The big dog had been growingly uneasy from the time the wheel-chair approached the lake-wall. Twice he put himself in front of it; only to be ordered aside. Once the wheels hit his ribs with jarring impact. As Baby was laid upon her grassy bed, Lad barked loudly and pulled at one end of the rug with his teeth.

The guest shook her parasol at him and ordered him back to the house. Lad obeyed no orders, save those of his two deities. Instead of slinking away, he sat down beside the child; so close to her that his ruff pressed against her shoulder. He did not lie down as usual, but sat—tulip ears erect, dark eyes cloudy with trouble; head turning slowly from side to side, nostrils pulsing.

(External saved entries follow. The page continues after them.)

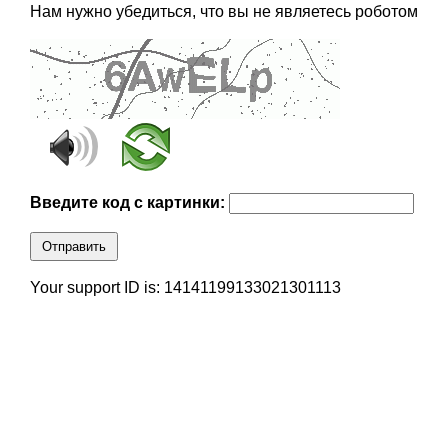
Нам нужно убедиться, что вы не являетесь роботом
Введите код с картинки:
Отправить
Your support ID is: 14141199133021301113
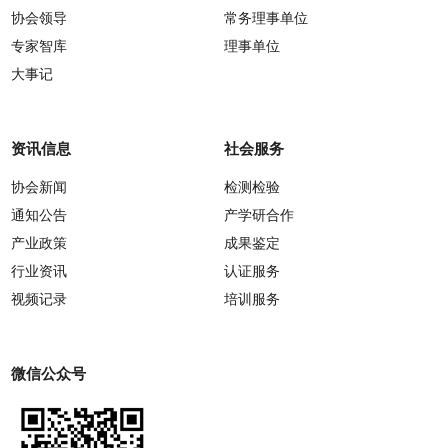
协会领导
常务理事单位
专家智库
理事单位
大事记
资讯信息
社会服务
协会新闻
检测检验
通知公告
产学研合作
产业政策
成果鉴定
行业资讯
认证服务
视频记录
培训服务
微信公众号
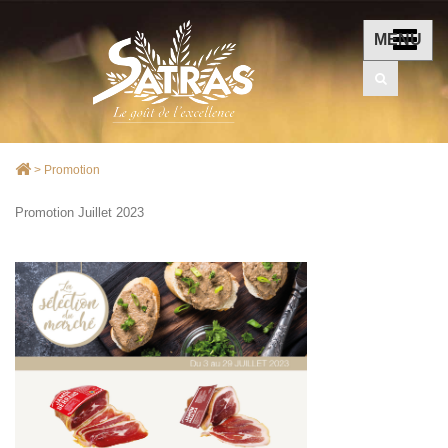
MENU
>
Promotion
Promotion Juillet 2023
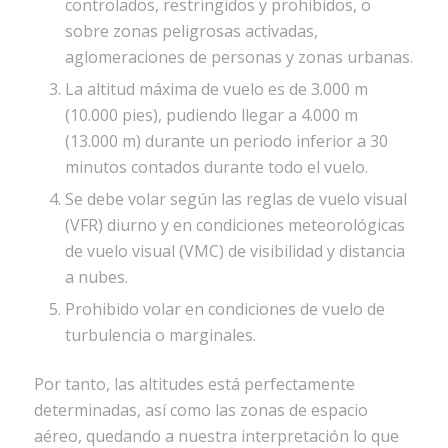
controlados, restringidos y prohibidos, o
sobre zonas peligrosas activadas,
aglomeraciones de personas y zonas urbanas.
La altitud máxima de vuelo es de 3.000 m
(10.000 pies), pudiendo llegar a 4.000 m
(13.000 m) durante un periodo inferior a 30
minutos contados durante todo el vuelo.
Se debe volar según las reglas de vuelo visual
(VFR) diurno y en condiciones meteorológicas
de vuelo visual (VMC) de visibilidad y distancia
a nubes.
Prohibido volar en condiciones de vuelo de
turbulencia o marginales.
Por tanto, las altitudes está perfectamente
determinadas, así como las zonas de espacio
aéreo, quedando a nuestra interpretación lo que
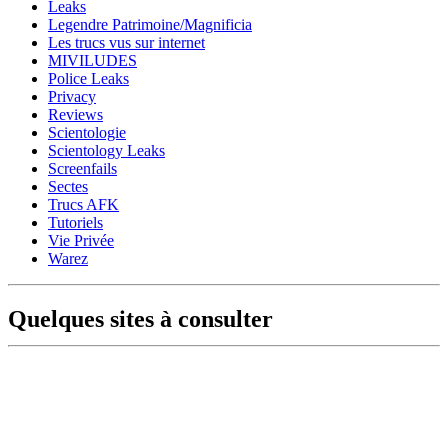
Leaks
Legendre Patrimoine/Magnificia
Les trucs vus sur internet
MIVILUDES
Police Leaks
Privacy
Reviews
Scientologie
Scientology Leaks
Screenfails
Sectes
Trucs AFK
Tutoriels
Vie Privée
Warez
Quelques sites à consulter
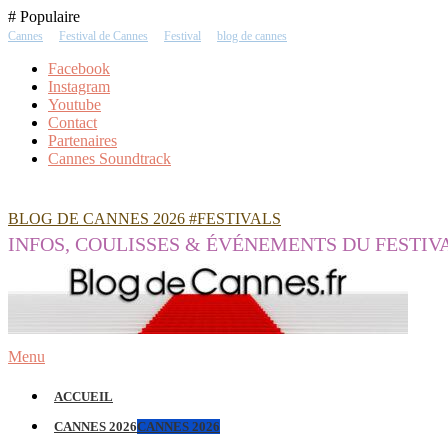
Skip
# Populaire
To
Cannes
Festival de Cannes
Festival
blog de cannes
Content
Facebook
Instagram
Youtube
Contact
Partenaires
Cannes Soundtrack
BLOG DE CANNES 2026 #FESTIVALS
INFOS, COULISSES & ÉVÉNEMENTS DU FESTIV
Menu
ACCUEIL
CANNES 2026
CANNES 2026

To a human, there was nothing to see or hear or smell—other than the cool beauty of the nook, the soughing of the breeze in the willows, the soft fragrance of a June morning. To a dog, there were faint rustling sounds that were not made by the breeze. There were equally faint and elusive scents that the human nose could not register. Notably, a subtle odor as of crushed cucumbers. (If ever you have killed a pit-viper, you know that smell.)

The dog was worried. He was uneasy. His uneasiness would not let him sit still. It made him fidget and shift his position; and, once or twice, growl a little under his breath.

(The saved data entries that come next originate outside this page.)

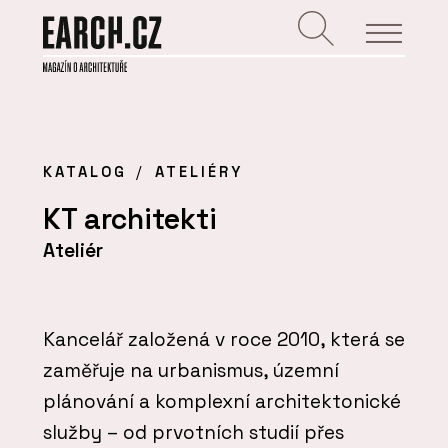
KATALOG
ATELIÉRY
KT architekti
Ateliér
Kancelář založená v roce 2010, která se
zaměřuje na urbanismus, územní
plánování a komplexní architektonické
služby – od prvotních studií přes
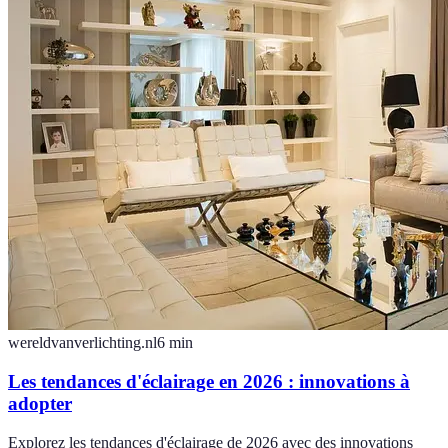
wereldvanverlichting.nl
6
min
Les tendances d'éclairage en 2026 : innovations à
adopter
Explorez les tendances d'éclairage de 2026 avec des innovations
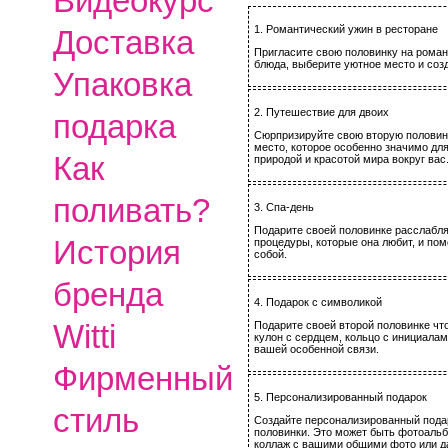
Видеокурс
1. Романтический ужин в ресторане
Доставка
Пригласите свою половинку на роман
блюда, выберите уютное место и соз
Упаковка
2. Путешествие для двоих
подарка
Сюрпризируйте свою вторую половин
место, которое особенно значимо дл
Как
природой и красотой мира вокруг вас
поливать?
3. Спа-день
Подарите своей половинке расслабл
История
процедуры, которые она любит, и пом
собой.
бренда
4. Подарок с символикой
Witti
Подарите своей второй половинке чт
кулон с сердцем, кольцо с инициалам
вашей особенной связи.
Фирменный
5. Персонализированный подарок
стиль
Создайте персонализированный подар
половинки. Это может быть фотоаль
коллаж с вашими общими фото или да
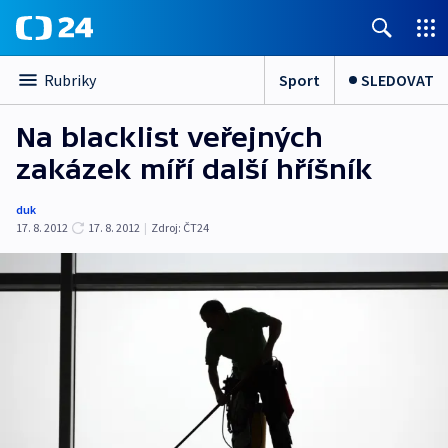
Sport
SLEDOVAT
Rubriky
Na blacklist veřejných
zakázek míří další hříšník
duk
17. 8. 2012
17. 8. 2012
|
Zdroj:
ČT24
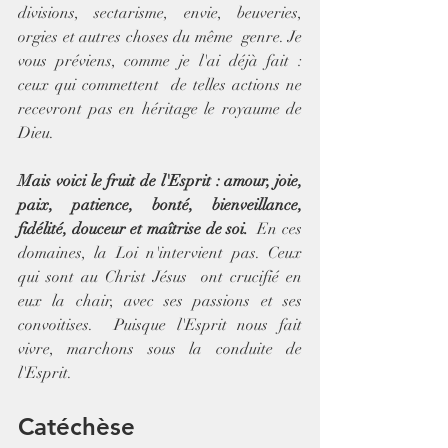
divisions, sectarisme, envie, beuveries, 
orgies et autres choses du même  genre. Je 
vous préviens, comme je l'ai déjà fait : 
ceux qui commettent  de telles actions ne 
recevront pas en héritage le royaume de 
Dieu.
Mais voici le fruit de l'Esprit : amour, joie, 
paix, patience, bonté, bienveillance, 
fidélité, douceur et maîtrise de soi.
  En ces 
domaines, la Loi n'intervient pas. Ceux 
qui sont au Christ Jésus  ont crucifié en 
eux la chair, avec ses passions et ses 
convoitises.  Puisque l'Esprit nous fait 
vivre, marchons sous la conduite de 
l'Esprit.
Catéchèse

Presently, his eyes brightened, and his brush began to thud gently on the rug-edge. For, a quarter mile above, The Place's car was turning in from the highway. In it were the Mistress and the Master, coming home with the mail. Now everything would be all right. And the onerous duties of guardianship would pass to more capable hands.

As the car rounded the corner of the house and came to a stop at the front door, the guest caught sight of it. Jumping up from her seat on the rug, she started toward it in quest of mail. So hastily did she rise that she dislodged one of the wall's small stones and sent it rattling down into a wide crevice between two larger rocks.

She did not heed the tinkle of stone on stone; nor a sharp little hiss that followed, as the falling missile smote the coils of a sleeping copperhead snake in one of the wall's lowest cavities. But Lad heard it. And he heard the slithering of scales against rocksides, as the snake angrily sought new sleeping quarters.

The guest walked away, all ignorant of what she had done. And, before she had taken three steps, a triangular grayish-ruddy head was pushed out from the bottom of the wall.

Twistingly, the copperhead glided out onto the grass at the very edge of the rug. The snake was short, and thick, and dirty, with a distinct and intricate pattern interwoven on its rough upper body. The head was short, flat, wedge-shaped. Between eye and nostril, on either side, was the sinister "pinhole," that is the infallible mark of the poison-sac serpent.